**Consigna breve 1**
Resume el fragmento citado en tres oraciones.
**Consigna breve 2**
Según el fragmento citado, ¿qué sesión incluía el programa de la despedida de soltera?

Las historias más raras son las que te cuenta la gente por ahí, o le ocurren a tu vecino, o a alguien que conoce a quien las vivió, o las que le suceden a uno mismo. La otra noche estaba en casa de unos amigos, invitado a un cumpleaños. Ninguno de ellos tiene vínculos con Zamora, de modo que se ruega no hacer cábalas. Hubo un momento, al principio, en que las chicas fueron a ver la casa y los demás, los varones, nos quedamos en el salón. La tele estaba encendida y retransmitían un partido de fútbol. Empezaron a comentar el partido y yo no dije ni pío. Luego pasaron a las carreras de Fórmula 1 y yo no dije ni pío. No me interesan los deportes. Así que pensé: “Soy un bicho raro. Soy el tipo extraño de esta reunión”. Cuando ellas volvieron, creo que ya se estaba hablando de otra cosa.
Una de las chicas nos contó lo que le había sucedido aquella tarde. Invitada a una despedida de soltera, le dijeron que iban a hacer una fiesta a lo “Sexo en Nueva York”. Creyendo que la idea consistía en asistir con disfraz, ella se atavió con el atuendo más disparatado posible. Una parodia de las pijas de esa serie, con aspecto casi de fulana. Antes de salir, habló por teléfono con otra de las invitadas. Tras comentarle las pintas que llevaba y la vergüenza que iba a darle cuando la vieran así por la calle, su interlocutora le dijo que no se trataba de un disfraz. Que lo de ir en plan “Sexo en Nueva York” era totalmente en serio. Arregladas como nuevas ricas, el programa incluía una sesión de manicura. No hubo boy, ni alcohol, ni otras costumbres propias de las despedidas de mujeres. Podían haber sido monjas con maquillaje y tacones porque no hicieron nada raro ni escandaloso ni fuera de lo común. Una decepción. Antes o después de esta historia, un tipo al que conozco desde hace tiempo, hablando ambos de internet, me dijo: “No sé si sabes que tengo obsesión con mis mierdas”. Yo estaba perplejo: “No, no lo sabía”. Continuó: “Sí, a veces me da por fotografiar mis cacas”. Dijo que una vez incluso colgó esas fotos en internet, ya no recuerdo si en Facebook o en MySpace. Y flipó porque algunos internautas le comentaban las imágenes, tratando de adivinar lo que había comido antes de la deposición. Intenté reprimir las bascas, lo juro, y sospecho que me puse amarillo. Él concluyó: “La gente las comentaba, tío. Eso significa que hay personas que están peor que yo”. Le di la razón.

**Datos en estudio**
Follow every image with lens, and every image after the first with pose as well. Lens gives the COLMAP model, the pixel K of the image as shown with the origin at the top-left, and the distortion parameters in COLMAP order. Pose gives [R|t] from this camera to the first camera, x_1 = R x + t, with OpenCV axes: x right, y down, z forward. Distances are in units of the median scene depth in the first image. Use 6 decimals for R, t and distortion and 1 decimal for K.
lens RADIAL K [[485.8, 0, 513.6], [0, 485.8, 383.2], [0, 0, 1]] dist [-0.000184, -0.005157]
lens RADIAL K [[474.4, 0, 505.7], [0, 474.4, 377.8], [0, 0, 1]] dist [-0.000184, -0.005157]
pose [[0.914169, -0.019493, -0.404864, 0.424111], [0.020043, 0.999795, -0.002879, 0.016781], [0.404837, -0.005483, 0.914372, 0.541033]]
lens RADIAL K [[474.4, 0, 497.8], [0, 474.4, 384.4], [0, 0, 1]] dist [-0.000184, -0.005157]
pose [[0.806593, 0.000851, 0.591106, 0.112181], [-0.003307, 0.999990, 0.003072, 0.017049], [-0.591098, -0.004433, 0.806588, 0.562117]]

**Respuesta 1**
Invitado a un cumpleaños, el narrador no intervino cuando los varones hablaron de fútbol y de Fórmula 1, porque no le interesan los deportes, y se sintió el tipo extraño de la reunión. Una de las chicas contó que, invitada a una despedida de soltera a lo «Sexo en Nueva York», se vistió con un atuendo disparatado creyendo que era de disfraces, hasta que otra invitada le aclaró que iba en serio. Un conocido le confesó al narrador que a veces fotografía sus cacas y que llegó a colgar esas fotos en internet, donde algunos internautas las comentaban.

**Respuesta 2**
Una sesión de manicura.